INPUT MATERIAL:
* * *

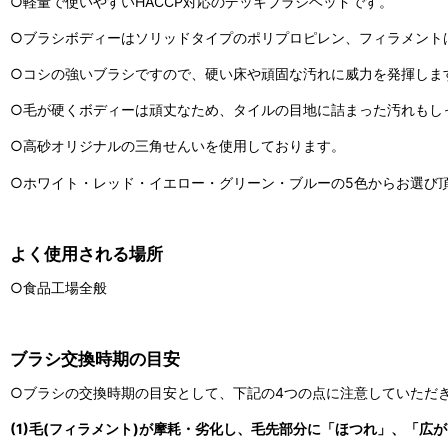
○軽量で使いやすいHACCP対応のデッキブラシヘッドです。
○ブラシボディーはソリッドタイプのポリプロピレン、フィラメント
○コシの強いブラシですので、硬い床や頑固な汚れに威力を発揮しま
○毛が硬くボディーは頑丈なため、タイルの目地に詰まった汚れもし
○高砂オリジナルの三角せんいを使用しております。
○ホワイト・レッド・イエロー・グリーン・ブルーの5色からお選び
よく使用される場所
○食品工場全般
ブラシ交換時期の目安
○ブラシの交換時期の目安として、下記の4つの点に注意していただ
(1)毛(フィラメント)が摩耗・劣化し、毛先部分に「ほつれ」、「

* * *

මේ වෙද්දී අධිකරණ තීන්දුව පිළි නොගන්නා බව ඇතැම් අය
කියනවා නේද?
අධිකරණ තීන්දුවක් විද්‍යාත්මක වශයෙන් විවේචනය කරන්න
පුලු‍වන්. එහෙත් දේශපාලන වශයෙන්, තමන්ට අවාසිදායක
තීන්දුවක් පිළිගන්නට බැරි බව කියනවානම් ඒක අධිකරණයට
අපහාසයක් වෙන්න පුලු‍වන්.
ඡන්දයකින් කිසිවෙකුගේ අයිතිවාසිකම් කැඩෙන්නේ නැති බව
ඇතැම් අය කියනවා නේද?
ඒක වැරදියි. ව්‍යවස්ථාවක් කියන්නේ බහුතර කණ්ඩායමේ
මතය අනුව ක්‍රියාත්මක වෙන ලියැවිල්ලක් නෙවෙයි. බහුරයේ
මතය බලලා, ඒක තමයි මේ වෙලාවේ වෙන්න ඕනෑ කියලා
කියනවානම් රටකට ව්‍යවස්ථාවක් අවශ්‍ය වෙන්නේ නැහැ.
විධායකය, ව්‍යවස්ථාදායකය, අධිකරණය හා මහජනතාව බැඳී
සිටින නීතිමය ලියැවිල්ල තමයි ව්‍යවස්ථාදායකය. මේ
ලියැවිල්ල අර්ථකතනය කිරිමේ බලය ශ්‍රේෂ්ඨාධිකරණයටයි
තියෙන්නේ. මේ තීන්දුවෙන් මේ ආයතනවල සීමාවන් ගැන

* * *

Starting at the line that has "ඒක වැරදියි. ව්‍යවස්ථාවක්" in the records above, restate word for word every line until the one that has "තියෙන්නේ. මේ තීන්දුවෙන් මේ ආයතනවල සීමාවන් ගැන", and include that one as well.

ඒක වැරදියි. ව්‍යවස්ථාවක් කියන්නේ බහුතර කණ්ඩායමේ
මතය අනුව ක්‍රියාත්මක වෙන ලියැවිල්ලක් නෙවෙයි. බහුරයේ
මතය බලලා, ඒක තමයි මේ වෙලාවේ වෙන්න ඕනෑ කියලා
කියනවානම් රටකට ව්‍යවස්ථාවක් අවශ්‍ය වෙන්නේ නැහැ.
විධායකය, ව්‍යවස්ථාදායකය, අධිකරණය හා මහජනතාව බැඳී
සිටින නීතිමය ලියැවිල්ල තමයි ව්‍යවස්ථාදායකය. මේ
ලියැවිල්ල අර්ථකතනය කිරිමේ බලය ශ්‍රේෂ්ඨාධිකරණයටයි
තියෙන්නේ. මේ තීන්දුවෙන් මේ ආයතනවල සීමාවන් ගැන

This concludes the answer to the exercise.